All this to say, the 35th National Cowboy Poetry Gathering provided the spectacle and excitement one expects — shiny tack and old-time charm. But beneath these pulpy trappings, one also finds a subset of cowboy poetry distinguished by its lyricism and attention to its content — family, nature, labor, history. One finds a poetics rooted in public speech, subversive of ranching and rural stereotypes, which subtly navigates nostalgia to express an authentic vision of belonging.
II. Myth or Reality
The first cowboy poems trace their origins to the post–Civil War trail drives, when massive herds were pushed north across the plains from Texas. These crews of men on horseback drew from a variety of traditions to craft their verse, sitting around a fire or entertaining between periods of work. Early poems mixed the ballads of sailors and soldiers from the British Isles, the songs and rhythms brought by black cowboys from the South, the corrido tales of old vaqueros, and popular Victorian poetry of the day. Browning and Tennyson lent their expertise; Longfellow followed suit.
Over time, the isolation and open space of ranches provided ground for the genre to flourish. The “golden age” of cowboy poetry occurred between the turn of the century and World War II, when poems began to appear in print and the open range was becoming fenced. But as the century progressed, the practice of recitation waned, due to development, mechanization, and increasing rural emigration. Worried about preserving this aspect of cowboy heritage, a cohort of folklorists from across the West (led by this year’s keynote speaker, Hal Cannon) planned the inaugural gathering at Elko in 1985. They chose the end of January, when work on ranches slows. A few hundred people attended the event, and it was such a success that another was planned for the following year.

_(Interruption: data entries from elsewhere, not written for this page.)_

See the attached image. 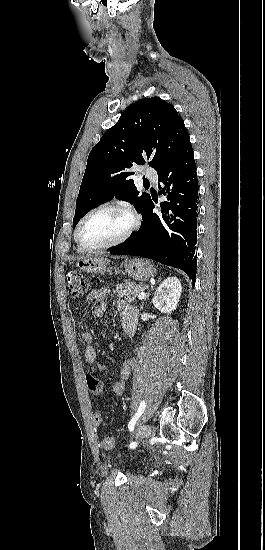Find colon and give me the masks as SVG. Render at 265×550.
I'll list each match as a JSON object with an SVG mask.
<instances>
[{
    "label": "colon",
    "instance_id": "obj_1",
    "mask_svg": "<svg viewBox=\"0 0 265 550\" xmlns=\"http://www.w3.org/2000/svg\"><path fill=\"white\" fill-rule=\"evenodd\" d=\"M66 282L68 286V293L71 297H79L89 290V280L76 270H69L66 273ZM86 383L91 394L95 397H99L101 394V385L99 380L92 375H88L86 377ZM94 418L96 420H100L101 416L96 413ZM114 444L115 440L113 436H105L102 440V446L106 449L113 448Z\"/></svg>",
    "mask_w": 265,
    "mask_h": 550
}]
</instances>
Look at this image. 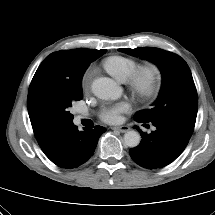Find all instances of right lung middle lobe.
Masks as SVG:
<instances>
[{
  "instance_id": "obj_1",
  "label": "right lung middle lobe",
  "mask_w": 215,
  "mask_h": 215,
  "mask_svg": "<svg viewBox=\"0 0 215 215\" xmlns=\"http://www.w3.org/2000/svg\"><path fill=\"white\" fill-rule=\"evenodd\" d=\"M106 52L87 56L77 54L49 55L38 67L29 87L27 107L31 120L62 129L73 125L70 107L83 97L81 78L89 64Z\"/></svg>"
}]
</instances>
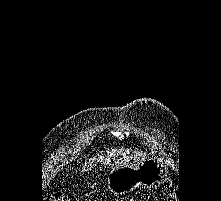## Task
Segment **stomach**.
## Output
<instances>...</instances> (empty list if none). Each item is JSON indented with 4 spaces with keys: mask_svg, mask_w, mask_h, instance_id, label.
<instances>
[{
    "mask_svg": "<svg viewBox=\"0 0 221 201\" xmlns=\"http://www.w3.org/2000/svg\"><path fill=\"white\" fill-rule=\"evenodd\" d=\"M168 173L167 163L150 157L116 165L107 177L108 189L115 195H123L139 187H156L166 180Z\"/></svg>",
    "mask_w": 221,
    "mask_h": 201,
    "instance_id": "stomach-1",
    "label": "stomach"
}]
</instances>
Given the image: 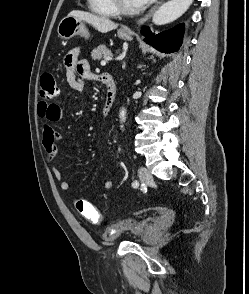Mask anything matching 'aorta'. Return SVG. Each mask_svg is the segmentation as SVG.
Here are the masks:
<instances>
[{
	"label": "aorta",
	"mask_w": 249,
	"mask_h": 294,
	"mask_svg": "<svg viewBox=\"0 0 249 294\" xmlns=\"http://www.w3.org/2000/svg\"><path fill=\"white\" fill-rule=\"evenodd\" d=\"M193 3V0H170L161 5L153 15L152 21L156 25H163L175 21L181 17ZM120 121L126 120V109L119 113Z\"/></svg>",
	"instance_id": "762f6f07"
}]
</instances>
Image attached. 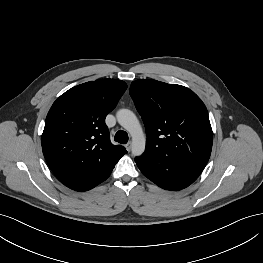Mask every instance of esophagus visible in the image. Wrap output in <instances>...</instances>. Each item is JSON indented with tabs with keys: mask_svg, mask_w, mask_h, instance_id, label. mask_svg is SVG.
Masks as SVG:
<instances>
[{
	"mask_svg": "<svg viewBox=\"0 0 263 263\" xmlns=\"http://www.w3.org/2000/svg\"><path fill=\"white\" fill-rule=\"evenodd\" d=\"M125 147H126V150H127L128 152H130V150H131V142H128V143L125 145Z\"/></svg>",
	"mask_w": 263,
	"mask_h": 263,
	"instance_id": "esophagus-1",
	"label": "esophagus"
}]
</instances>
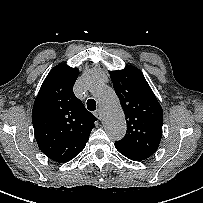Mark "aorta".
I'll return each instance as SVG.
<instances>
[{"label": "aorta", "mask_w": 203, "mask_h": 203, "mask_svg": "<svg viewBox=\"0 0 203 203\" xmlns=\"http://www.w3.org/2000/svg\"><path fill=\"white\" fill-rule=\"evenodd\" d=\"M87 86L99 104L107 135L112 140L122 139L126 133V120L114 90L94 77L88 80Z\"/></svg>", "instance_id": "762f6f07"}]
</instances>
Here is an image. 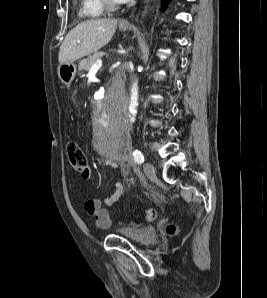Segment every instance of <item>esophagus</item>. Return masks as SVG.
I'll return each mask as SVG.
<instances>
[{"mask_svg": "<svg viewBox=\"0 0 267 298\" xmlns=\"http://www.w3.org/2000/svg\"><path fill=\"white\" fill-rule=\"evenodd\" d=\"M119 24L121 26H128L129 25V18H124V19H121Z\"/></svg>", "mask_w": 267, "mask_h": 298, "instance_id": "esophagus-1", "label": "esophagus"}]
</instances>
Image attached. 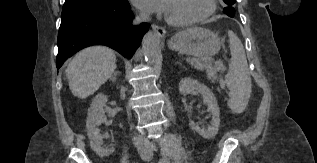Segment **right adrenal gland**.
Wrapping results in <instances>:
<instances>
[{"label":"right adrenal gland","instance_id":"obj_1","mask_svg":"<svg viewBox=\"0 0 317 163\" xmlns=\"http://www.w3.org/2000/svg\"><path fill=\"white\" fill-rule=\"evenodd\" d=\"M120 75V72L119 71H114L113 73H112V75L110 76V80L112 81V82H116V79H117V76H119Z\"/></svg>","mask_w":317,"mask_h":163}]
</instances>
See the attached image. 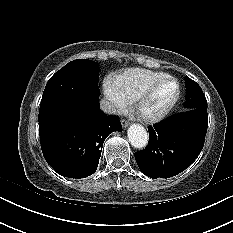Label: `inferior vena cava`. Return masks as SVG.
I'll return each mask as SVG.
<instances>
[{"label":"inferior vena cava","mask_w":233,"mask_h":233,"mask_svg":"<svg viewBox=\"0 0 233 233\" xmlns=\"http://www.w3.org/2000/svg\"><path fill=\"white\" fill-rule=\"evenodd\" d=\"M101 110L107 114H113L116 112L115 106L113 103L103 98L100 101Z\"/></svg>","instance_id":"inferior-vena-cava-1"}]
</instances>
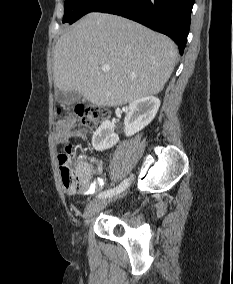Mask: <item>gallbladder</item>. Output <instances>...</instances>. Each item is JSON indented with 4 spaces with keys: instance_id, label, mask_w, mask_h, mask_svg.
Masks as SVG:
<instances>
[{
    "instance_id": "gallbladder-1",
    "label": "gallbladder",
    "mask_w": 233,
    "mask_h": 284,
    "mask_svg": "<svg viewBox=\"0 0 233 284\" xmlns=\"http://www.w3.org/2000/svg\"><path fill=\"white\" fill-rule=\"evenodd\" d=\"M82 95L78 91H69V92H62L58 91L57 93V100L60 103L71 105L78 101H80Z\"/></svg>"
}]
</instances>
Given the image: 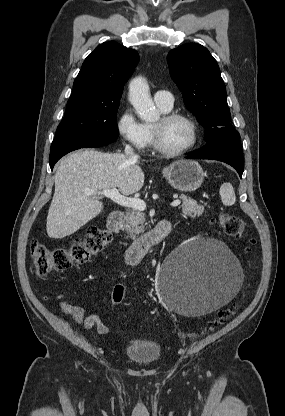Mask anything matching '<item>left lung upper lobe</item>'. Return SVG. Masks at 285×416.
I'll list each match as a JSON object with an SVG mask.
<instances>
[{"label":"left lung upper lobe","instance_id":"obj_1","mask_svg":"<svg viewBox=\"0 0 285 416\" xmlns=\"http://www.w3.org/2000/svg\"><path fill=\"white\" fill-rule=\"evenodd\" d=\"M170 76L182 92L183 101L206 129L208 143L239 133L230 123L226 88L219 66L207 48L184 44L169 52Z\"/></svg>","mask_w":285,"mask_h":416}]
</instances>
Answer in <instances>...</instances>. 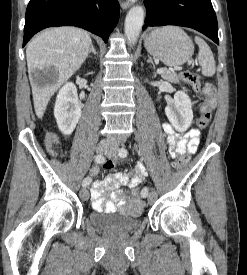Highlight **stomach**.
<instances>
[{
    "mask_svg": "<svg viewBox=\"0 0 247 275\" xmlns=\"http://www.w3.org/2000/svg\"><path fill=\"white\" fill-rule=\"evenodd\" d=\"M145 48L169 67L186 63L194 52L190 37L179 27L157 28L145 38Z\"/></svg>",
    "mask_w": 247,
    "mask_h": 275,
    "instance_id": "obj_1",
    "label": "stomach"
}]
</instances>
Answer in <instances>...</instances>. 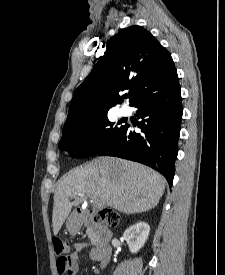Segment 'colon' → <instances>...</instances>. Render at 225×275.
<instances>
[{
	"label": "colon",
	"instance_id": "colon-1",
	"mask_svg": "<svg viewBox=\"0 0 225 275\" xmlns=\"http://www.w3.org/2000/svg\"><path fill=\"white\" fill-rule=\"evenodd\" d=\"M94 218L105 226H116L119 221V215L107 209L99 211ZM52 244L54 252L58 256L56 262L58 273L60 275H69L71 268L67 254L70 250V243L60 238H54Z\"/></svg>",
	"mask_w": 225,
	"mask_h": 275
}]
</instances>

The Gathering is now a weeklong celebration that draws 5,000 people annually. Inside the convention center, I watched tourists and locals, singers and storytellers, city- and country-dwellers all mill together. Most were male ranch folk on the far side of 50, shouting greetings like old college roommates. The attendees drank coffee and browsed art at the silent auction, then queued for favorite shows. Outside, the morning was warm for the season, a mere 40 degrees, the surrounding mountains melting snow.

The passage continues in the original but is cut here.